What's needed is a word-for-word retyping of the entries below, pictures omitted.

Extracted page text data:

=== Section Start ===

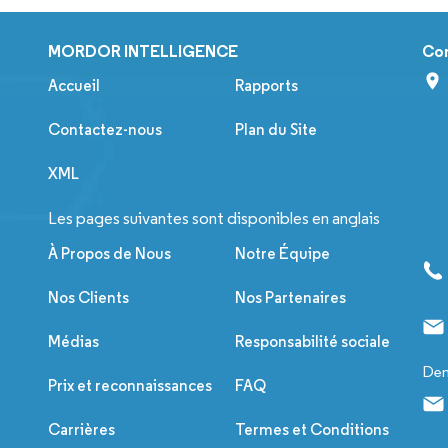
MORDOR INTELLIGENCE
Co
Accueil
Rapports
Contactez-nous
Plan du Site
XML
Les pages suivantes sont disponibles en anglais
À Propos de Nous
Notre Équipe
Nos Clients
Nos Partenaires
Médias
Responsabilité sociale
Dem
Prix et reconnaissances
FAQ
Carrières
Termes et Conditions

=== Section End ===

#### OUTPUT OF THE TASK:
MORDOR INTELLIGENCE
Co
Accueil
Rapports
Contactez-nous
Plan du Site
XML
Les pages suivantes sont disponibles en anglais
À Propos de Nous
Notre Équipe
Nos Clients
Nos Partenaires
Médias
Responsabilité sociale
Dem
Prix et reconnaissances
FAQ
Carrières
Termes et Conditions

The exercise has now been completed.